Tile is defined as a fine paving-tile colored and is a common word to the Castilian, Portuguese, to the African and Hispanic dialects of Arab origin.

The term tile comes from lapislázuli, semiprecious rock and of zulej, that it means polishing.

 

The historical case makes that it is in Portugal, small country in the Occidental Extremity, where if it finds the biggest tile number in situ. It is exactly here that the idea of the aesthetic linking between architecture and tile finds its more fertile land. In none another country the tiling decoration reached such ratio and formal wealth, becoming the tile the marking element of last the five centuries of the national panorama artistic, being still today almost unthinking that architects, city planning or decorators do without it.

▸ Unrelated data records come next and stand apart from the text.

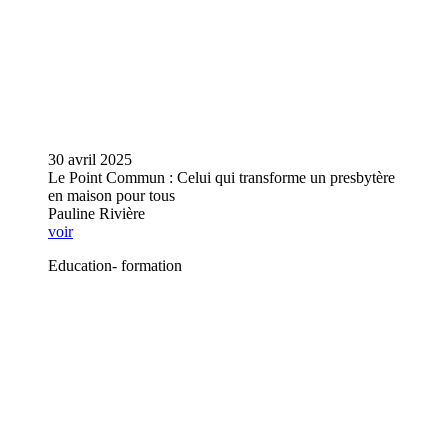
30 avril 2025
Le Point Commun : Celui qui transforme un presbytère
en maison pour tous
Pauline Rivière
voir
Education- formation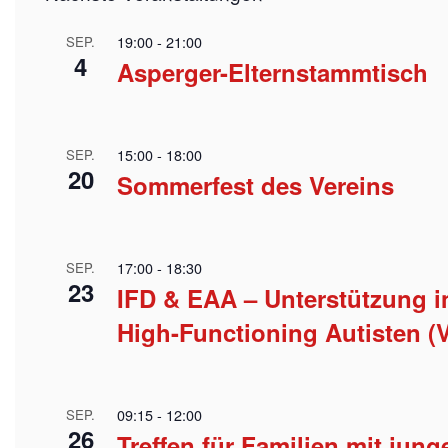
19:00
-
21:00
SEP.
4
Asperger-Elternstammtisch
15:00
-
18:00
SEP.
20
Sommerfest des Vereins
17:00
-
18:30
SEP.
23
IFD & EAA – Unterstützung i
High-Functioning Autisten (V
09:15
-
12:00
SEP.
26
Treffen für Familien mit jun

For the Portuguese historiography, the event that awake the interest for the tile was the trip of king D. Manuel I in 1498 to Spain. And only the desire of the king to decorate his palace of Sintra was decisive for the Portuguese tiling, that started to coat surfaces parietals of palaces, churches and convents, where still meets in considerable amounts. 

In century XVIII the Portuguese tile entered in full evolution, decorative renewal and allied to the passage of the polychromic of national tradition for blue and white.

The producing National Center of this tile species was Coimbra, leaving of its workshops the Patrimony tiles of the Santo Agostinho College. The subjects are, in general, inhaled in engravings of character pictorial and religious or bucolical subject, forming framed panels that give originality to the competitions, almost theatrics, of its sanefas, wreaths, scrolls, angels and flowers, that characterize the joanina art.

They are famous of Church S. Vicente de Fora, representing episodes of the conquest of Lisbon.